Joseph Juran was the first to develop strategies for recognising the human aspect of TQM and identifying changes in the nature of HRM to facilitate the change in corporate culture required for the process to be successful. For example:

  • Teamwork - TQM stresses that a team approach to quality is the most effective as it gives a greater range of skills, helps solve problems across departments in the firm, leads to more 'ideas' to help improve quality and should result in improved employee morale and involvement in the production process.
  • Monitoring - TQM requires close monitoring of the business process to ensure that quality improvements are being met. This monitoring will often have a quantitative element with data being collected about production and various quality indicators using Statistical Process Control methods.
  • Company policy - TQM is a culture and requires changes in company policy if it is to be effective. TQM must be adopted at all levels of the firm starting at the top with its adoption by senior management. If there is not full commitment to it, then it is unlikely to succeed.
  • Quality chains - TQM needs to be adopted at all stages of the production process if it is to be successful and this may require quality chains from supplier through to customer. These may be internal quality chains with departments being treated as suppliers to other departments. Quality needs to be right at all stages from say one team to another.
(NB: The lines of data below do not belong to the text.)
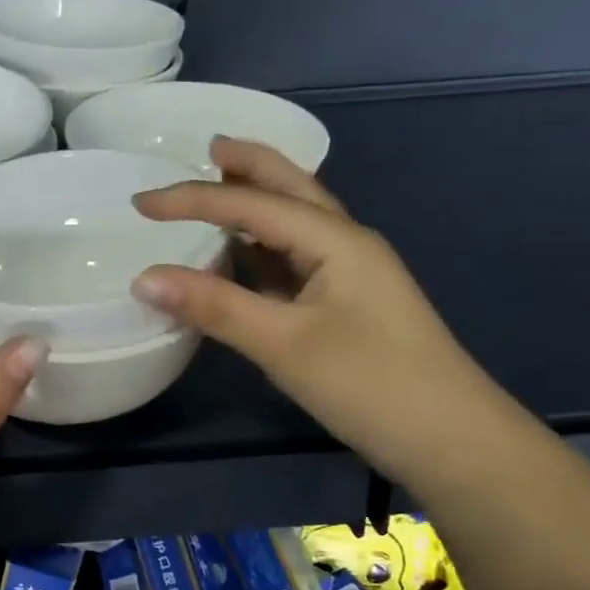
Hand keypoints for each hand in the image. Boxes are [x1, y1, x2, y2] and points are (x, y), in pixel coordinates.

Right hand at [131, 138, 504, 478]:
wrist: (450, 441)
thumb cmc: (371, 385)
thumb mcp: (285, 344)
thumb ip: (215, 306)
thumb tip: (143, 278)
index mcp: (336, 241)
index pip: (252, 204)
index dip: (192, 199)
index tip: (138, 205)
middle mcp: (345, 245)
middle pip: (291, 189)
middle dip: (249, 166)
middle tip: (206, 148)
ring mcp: (348, 277)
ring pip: (294, 224)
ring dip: (256, 202)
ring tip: (217, 190)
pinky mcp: (344, 307)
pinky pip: (292, 261)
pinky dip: (260, 248)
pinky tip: (240, 258)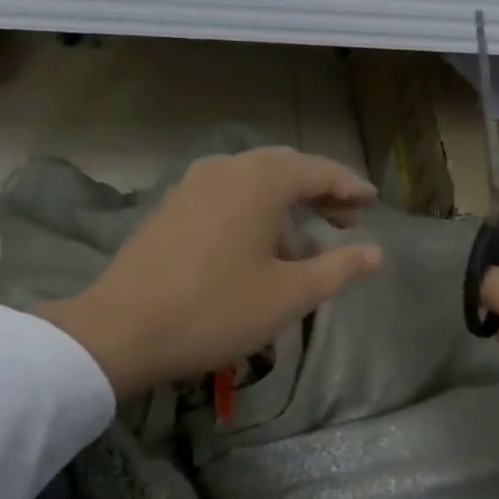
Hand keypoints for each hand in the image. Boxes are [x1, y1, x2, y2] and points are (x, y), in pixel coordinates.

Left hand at [34, 149, 383, 397]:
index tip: (372, 203)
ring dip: (283, 208)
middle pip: (284, 170)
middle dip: (318, 193)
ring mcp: (192, 185)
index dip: (349, 187)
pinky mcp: (170, 207)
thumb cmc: (215, 311)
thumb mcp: (288, 296)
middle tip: (346, 221)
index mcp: (260, 180)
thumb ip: (338, 269)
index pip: (318, 171)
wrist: (122, 330)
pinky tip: (253, 250)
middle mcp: (225, 168)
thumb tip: (375, 253)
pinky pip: (225, 197)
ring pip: (252, 184)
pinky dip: (251, 213)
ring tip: (300, 249)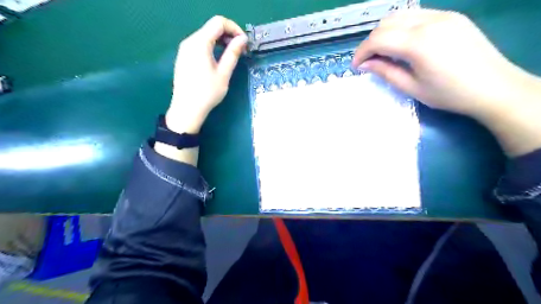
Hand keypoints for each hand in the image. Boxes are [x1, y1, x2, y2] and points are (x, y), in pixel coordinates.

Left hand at [167, 16, 247, 132]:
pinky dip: (212, 46)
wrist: (187, 109)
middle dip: (228, 34)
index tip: (244, 42)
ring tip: (232, 55)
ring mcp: (184, 49)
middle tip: (241, 50)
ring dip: (221, 41)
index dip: (234, 28)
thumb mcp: (224, 73)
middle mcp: (189, 41)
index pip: (218, 22)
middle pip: (211, 27)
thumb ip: (233, 53)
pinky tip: (218, 59)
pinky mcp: (184, 57)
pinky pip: (199, 44)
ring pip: (205, 35)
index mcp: (199, 43)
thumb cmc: (207, 93)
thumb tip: (243, 39)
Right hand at [354, 10, 540, 156]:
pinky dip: (402, 27)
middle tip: (369, 61)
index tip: (356, 66)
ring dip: (385, 32)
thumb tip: (365, 64)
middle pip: (386, 22)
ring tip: (383, 52)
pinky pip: (417, 15)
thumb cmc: (448, 94)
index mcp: (418, 43)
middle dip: (371, 41)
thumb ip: (385, 72)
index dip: (362, 52)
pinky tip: (403, 44)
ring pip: (401, 15)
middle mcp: (429, 21)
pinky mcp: (451, 16)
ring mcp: (442, 15)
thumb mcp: (411, 87)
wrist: (493, 87)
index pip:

  • TQM significantly improves the quality of the final product or service.
  • The volume and cost of waste is reduced.
  • Employee productivity improves as they use their time more effectively on issues affecting the 'bottom line' of the organisation.
  • As quality improves, market share should show sustainable long-term increases through the creation of competitive advantage.
  • Employee morale and motivation improves, resulting in improved staff retention and easier recruitment.
  • Customers are satisfied at a lower cost.


  • Lack of commitment from staff will undermine the process. TQM standards are extremely demanding for management and staff.
  • TQM requires significant investment; sometimes in new capital equipment, but also investment in training and development of staff. TQM is not a quick fix - it may take years to implement and then is an on-going process.
  • TQM may require close monitoring and the collection of large amounts of data to ensure quality at all stages and levels and this will impose additional bureaucracy and therefore cost on the firm. The process may be perceived as 'mechanical', focusing on the means rather than the end.
  • Training and development costs will be high as it requires total commitment at all levels of the firm. This may cause some production co-ordination problems and impose an additional cost burden.